Knapsack Optimization-based Schema Linking for LLM-based Text-to-SQL Generation
This work addresses a critical bottleneck in text-to-SQL systems, which is important for database users and developers, though it is incremental as it builds on existing schema linking methods.
The paper tackles the problem of inaccurate schema linking in text-to-SQL generation by proposing a knapsack optimization-based method (KaSLA) that prevents missing relevant schema elements while minimizing redundant ones, achieving superior results compared to large-scale LLMs and improving SQL generation performance on benchmarks like Spider and BIRD.

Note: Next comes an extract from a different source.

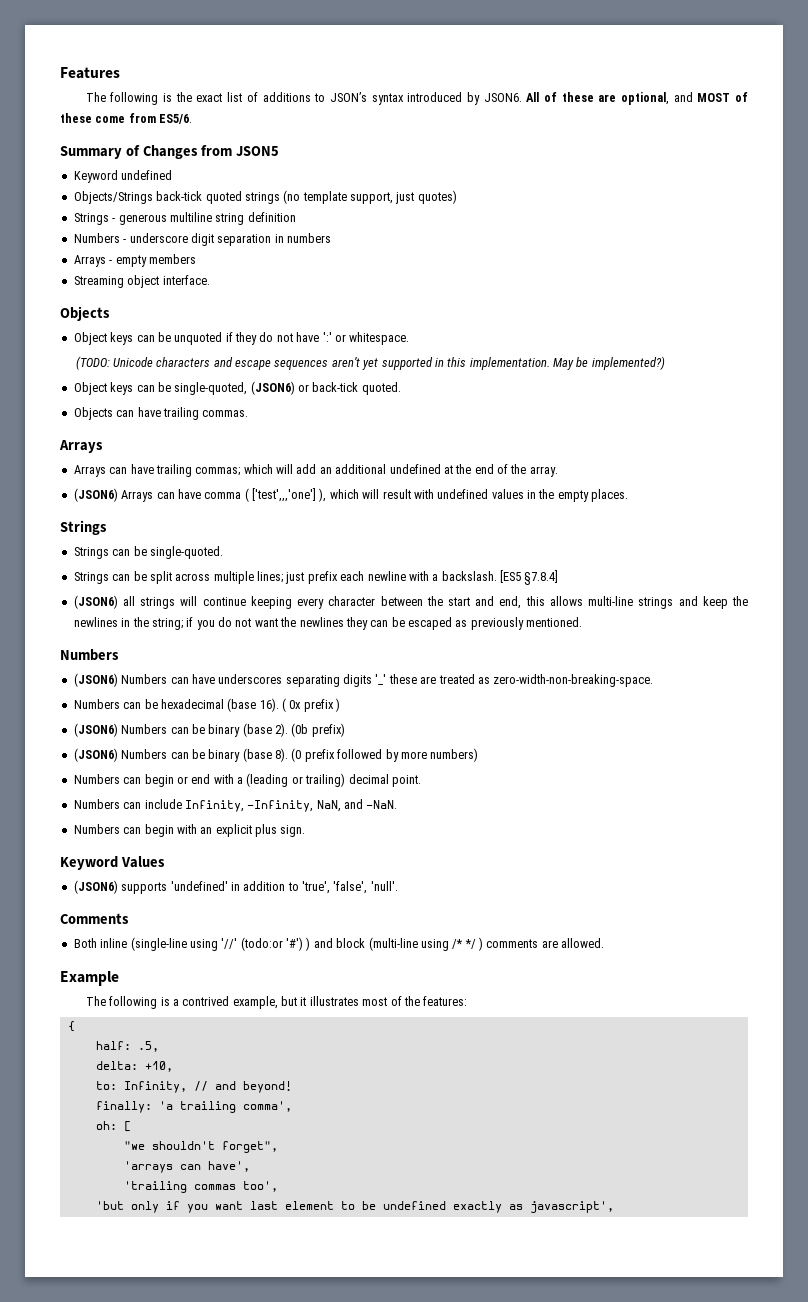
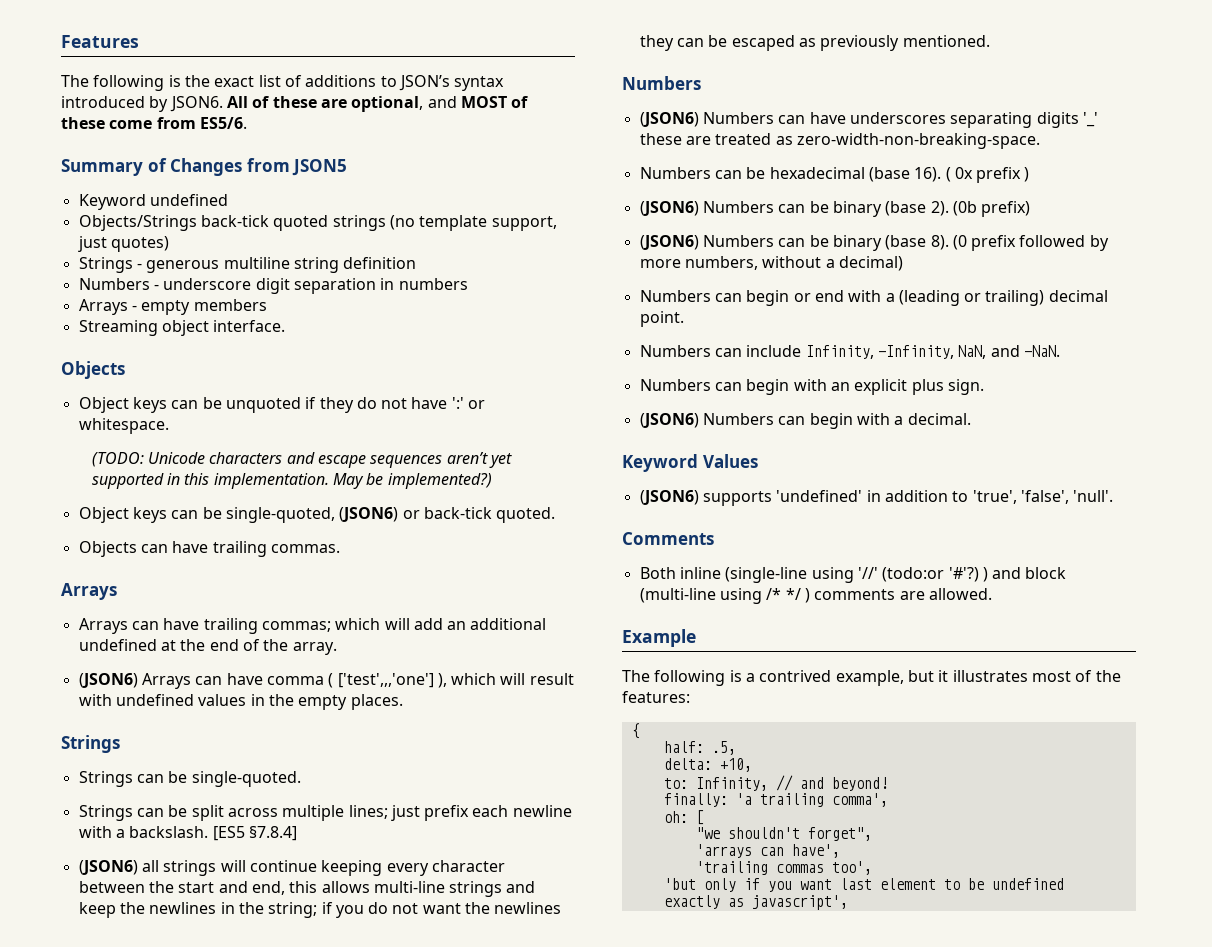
[430,748,479,762] numbers) -> [684,256,903,271] numbers, without a decimal)
(306, 831) none -> [639,413,971,429] // (JSON6) Numbers can begin with a decimal.
[286,937,303,951] '#') -> [948,567,979,582] '#'?)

Generating SQLs from user queries is a long-standing challenge, where the accuracy of initial schema linking significantly impacts subsequent SQL generation performance. However, current schema linking models still struggle with missing relevant schema elements or an excess of redundant ones. A crucial reason for this is that commonly used metrics, recall and precision, fail to capture relevant element missing and thus cannot reflect actual schema linking performance. Motivated by this, we propose enhanced schema linking metrics by introducing a restricted missing indicator. Accordingly, we introduce Knapsack optimization-based Schema Linking Approach (KaSLA), a plug-in schema linking method designed to prevent the missing of relevant schema elements while minimizing the inclusion of redundant ones. KaSLA employs a hierarchical linking strategy that first identifies the optimal table linking and subsequently links columns within the selected table to reduce linking candidate space. In each linking process, it utilizes a knapsack optimization approach to link potentially relevant elements while accounting for a limited tolerance of potentially redundant ones. With this optimization, KaSLA-1.6B achieves superior schema linking results compared to large-scale LLMs, including deepseek-v3 with the state-of-the-art (SOTA) schema linking method. Extensive experiments on Spider and BIRD benchmarks verify that KaSLA can significantly improve the SQL generation performance of SOTA Text2SQL models by substituting their schema linking processes.